» **Directive 1**
In the passage on rich and poor nations, begin at the words "English prospe" and stop after "recent rapid growth.", reproducing that stretch word for word.
» **Directive 2**
Resume the passage on rich and poor nations from where it stops, writing the sentences that would follow its final line.
Start of Document passage
English prosperity also spread rapidly to Britain’s “settler colonies” of
Canada, Australia, and New Zealand. A list of the thirty richest
countries today would include them, plus Japan, Singapore, and
South Korea. The prosperity of these latter three is in turn part of a
broader pattern in which many East Asian nations, including Taiwan
and subsequently China, have experienced recent rapid growth.
The bottom of the world income distribution paints as sharp and as
distinctive a picture as the top. If you instead make a list of the
poorest thirty countries in the world today, you will find almost all of
them in sub-Saharan Africa. They are joined by countries such as
Afghanistan, Haiti, and Nepal, which, though not in Africa, all share
something critical with African nations, as we’ll explain. If you went
back fifty years, the countries in the top and bottom thirty wouldn’t
be greatly different. Singapore and South Korea would not be among
the richest countries, and there would be several different countries in
the bottom thirty, but the overall picture that emerged would be


remarkably consistent with what we see today. Go back one hundred
years, or a hundred and fifty, and you’d find nearly the same
countries in the same groups.
Map 3
 shows the lay of the land in 2008. The countries shaded in
the darkest color are the poorest in the world, those where average
per-capita incomes (called by economists GDP, gross domestic
product) are less than $2,000 annually. Most of Africa is in this color,
as are Afghanistan, Haiti, and parts of Southeast Asia (for example,
Cambodia and Laos). North Korea is also among this group of
countries. The countries in white are the richest, those with annual
income per-capita of $20,000 or more. Here we find the usual
suspects: North America, western Europe, Australasia, and Japan.
Another interesting pattern can be discerned in the Americas. Make
a list of the nations in the Americas from richest to poorest. You will
find that at the top are the United States and Canada, followed by
Chile, Argentina, Brazil, Mexico, and Uruguay, and maybe also
Venezuela, depending on the price of oil. After that you have
Colombia, the Dominican Republic, Ecuador, and Peru. At the bottom
there is another distinct, much poorer group, comprising Bolivia,
Guatemala, and Paraguay. Go back fifty years, and you’ll find an
identical ranking. One hundred years: same thing. One hundred and
fifty years: again the same. So it is not just that the United States and
Canada are richer than Latin America; there is also a definite and
persistent divide between the rich and poor nations within Latin
America.
End of Document passage
Start of Data to examine
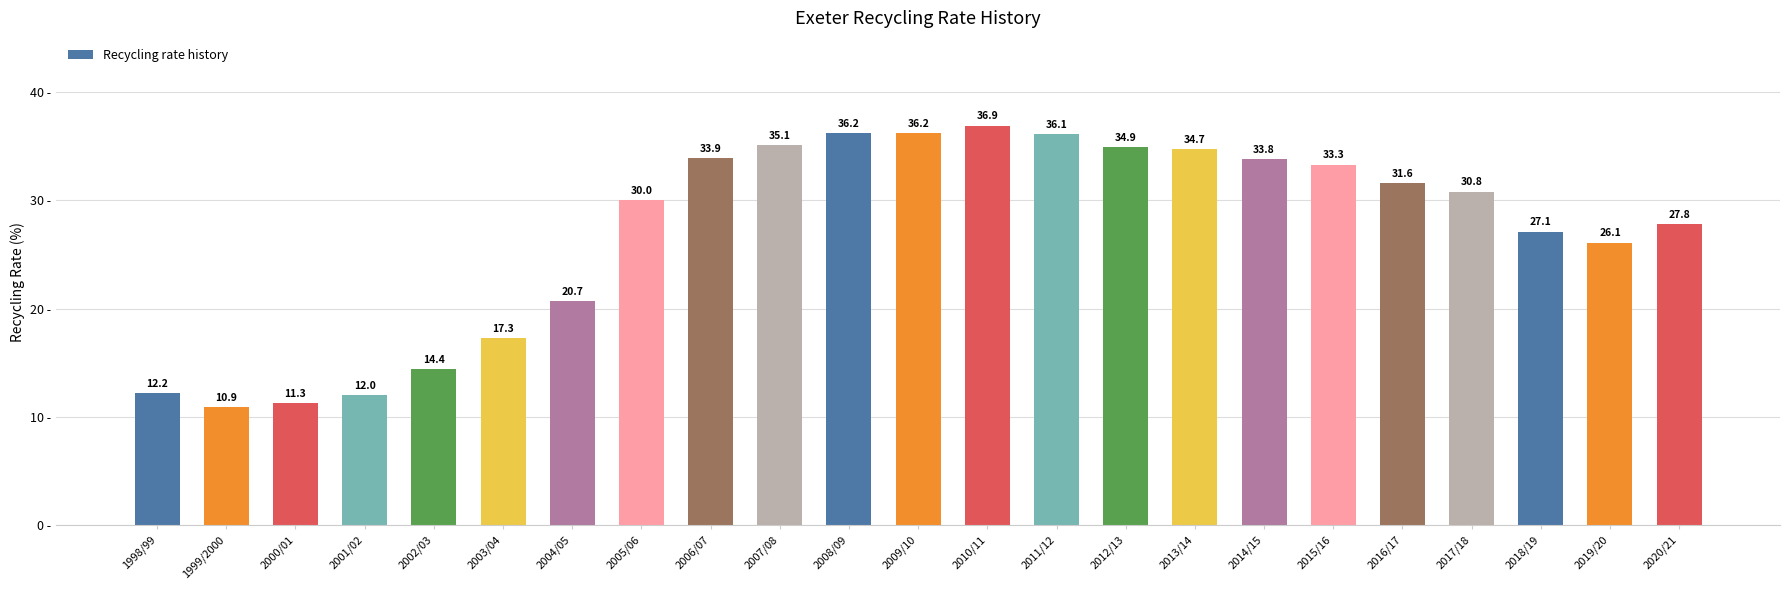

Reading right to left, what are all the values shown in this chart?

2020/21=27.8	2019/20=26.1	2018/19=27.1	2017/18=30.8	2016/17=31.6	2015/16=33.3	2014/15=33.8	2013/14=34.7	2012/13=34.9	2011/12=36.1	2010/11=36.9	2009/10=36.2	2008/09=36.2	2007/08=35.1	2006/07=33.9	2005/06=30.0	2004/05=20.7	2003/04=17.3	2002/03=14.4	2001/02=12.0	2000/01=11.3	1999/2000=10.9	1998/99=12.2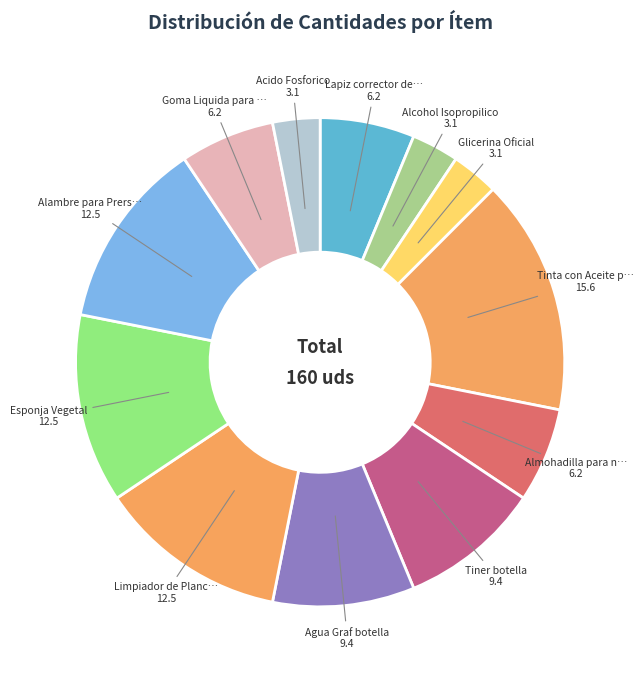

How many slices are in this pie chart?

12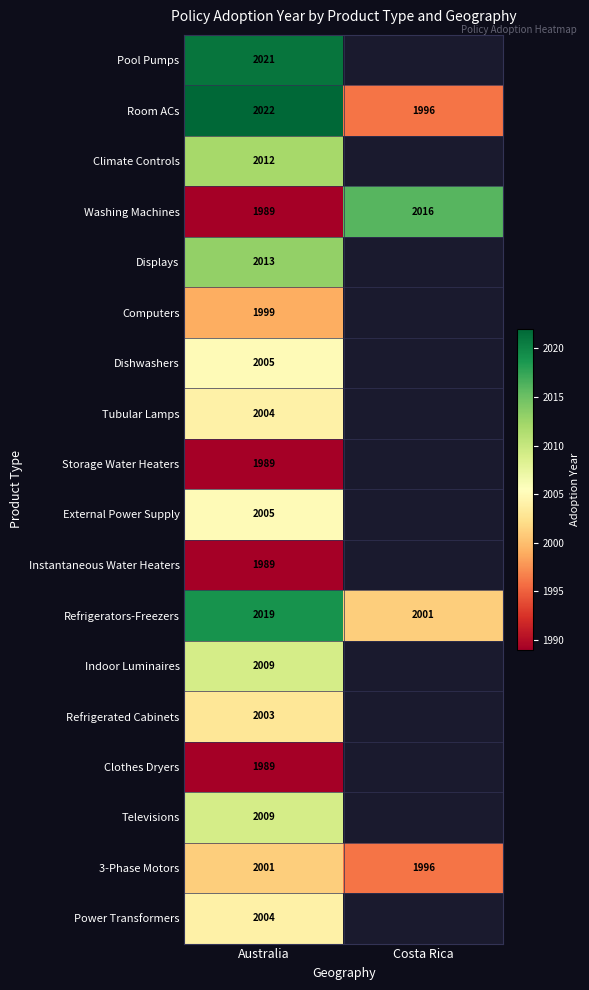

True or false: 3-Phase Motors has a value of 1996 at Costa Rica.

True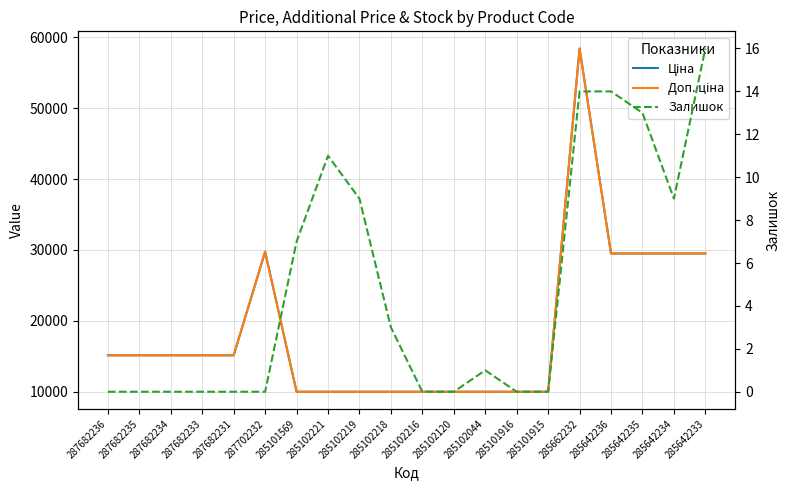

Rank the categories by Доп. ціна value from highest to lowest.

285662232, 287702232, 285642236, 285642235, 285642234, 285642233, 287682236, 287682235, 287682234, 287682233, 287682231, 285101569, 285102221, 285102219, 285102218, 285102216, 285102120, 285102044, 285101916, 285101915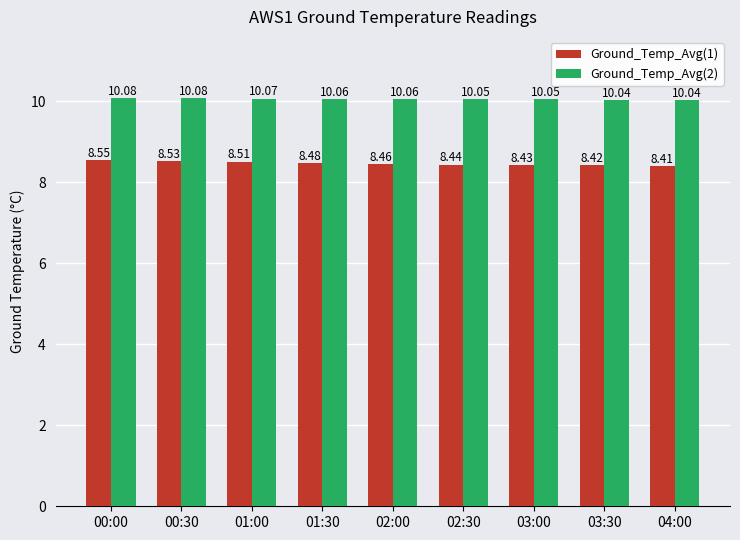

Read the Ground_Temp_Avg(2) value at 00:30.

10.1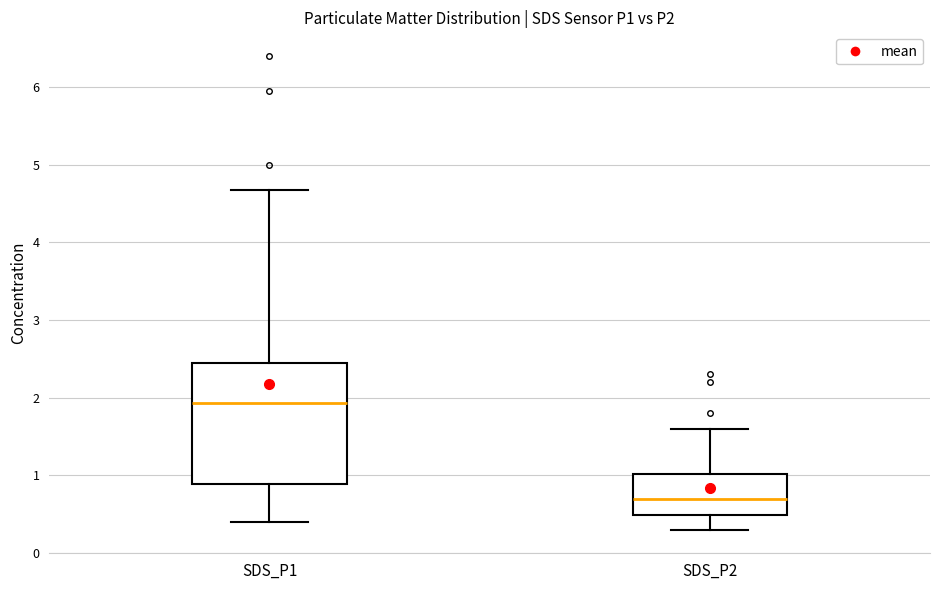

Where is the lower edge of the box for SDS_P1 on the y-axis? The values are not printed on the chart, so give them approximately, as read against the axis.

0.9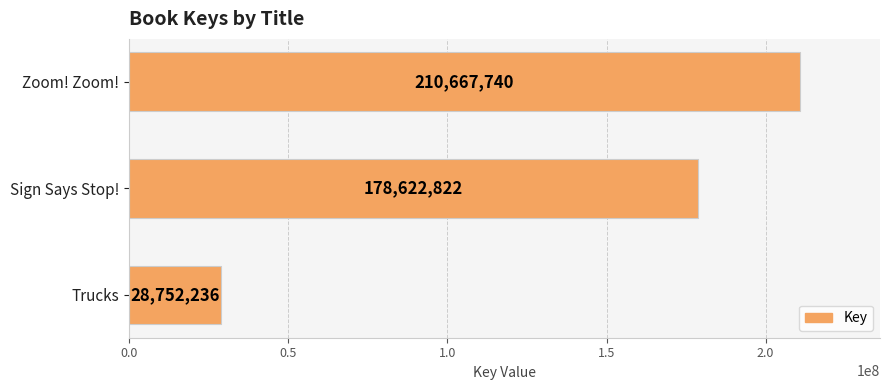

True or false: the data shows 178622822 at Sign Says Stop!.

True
End of Data to examine
» **Exercise output 1**
English prosperity also spread rapidly to Britain’s “settler colonies” of
Canada, Australia, and New Zealand. A list of the thirty richest
countries today would include them, plus Japan, Singapore, and
South Korea. The prosperity of these latter three is in turn part of a
broader pattern in which many East Asian nations, including Taiwan
and subsequently China, have experienced recent rapid growth.

» **Exercise output 2**
A final interesting pattern is in the Middle East. There we find oil-
rich nations such as Saudi Arabia and Kuwait, which have income
levels close to those of our top thirty. Yet if the oil price fell, they
would quickly fall back down the table. Middle Eastern countries with
little or no oil, such as Egypt, Jordan, and Syria, all cluster around a
level of income similar to that of Guatemala or Peru. Without oil,
Middle Eastern countries are also all poor, though, like those in
Central America and the Andes, not so poor as those in sub-Saharan
Africa.
While there is a lot of persistence in the patterns of prosperity we


see around us today, these patterns are not unchanging or immutable.
First, as we have already emphasized, most of current world
inequality emerged since the late eighteenth century, following on the
tails of the Industrial Revolution. Not only were gaps in prosperity
much smaller as late as the middle of the eighteenth century, but the
rankings which have been so stable since then are not the same when
we go further back in history. In the Americas, for example, the
ranking we see for the last hundred and fifty years was completely
different five hundred years ago. Second, many nations have
experienced several decades of rapid growth, such as much of East
Asia since the Second World War and, more recently, China. Many of
these subsequently saw that growth go into reverse. Argentina, for
example, grew rapidly for five decades up until 1920, becoming one
of the richest countries in the world, but then started a long slide. The
Soviet Union is an even more noteworthy example, growing rapidly
between 1930 and 1970, but subsequently experiencing a rapid
collapse.


What explains these major differences in poverty and prosperity
and the patterns of growth? Why did Western European nations and
their colonial offshoots filled with European settlers start growing in
the nineteenth century, scarcely looking back? What explains the


persistent ranking of inequality within the Americas? Why have sub-
Saharan African and Middle Eastern nations failed to achieve the type
of economic growth seen in Western Europe, while much of East Asia
has experienced breakneck rates of economic growth?
One might think that the fact that world inequality is so huge and
consequential and has such sharply drawn patterns would mean that
it would have a well-accepted explanation. Not so. Most hypotheses
that social scientists have proposed for the origins of poverty and
prosperity just don’t work and fail to convincingly explain the lay of
the land.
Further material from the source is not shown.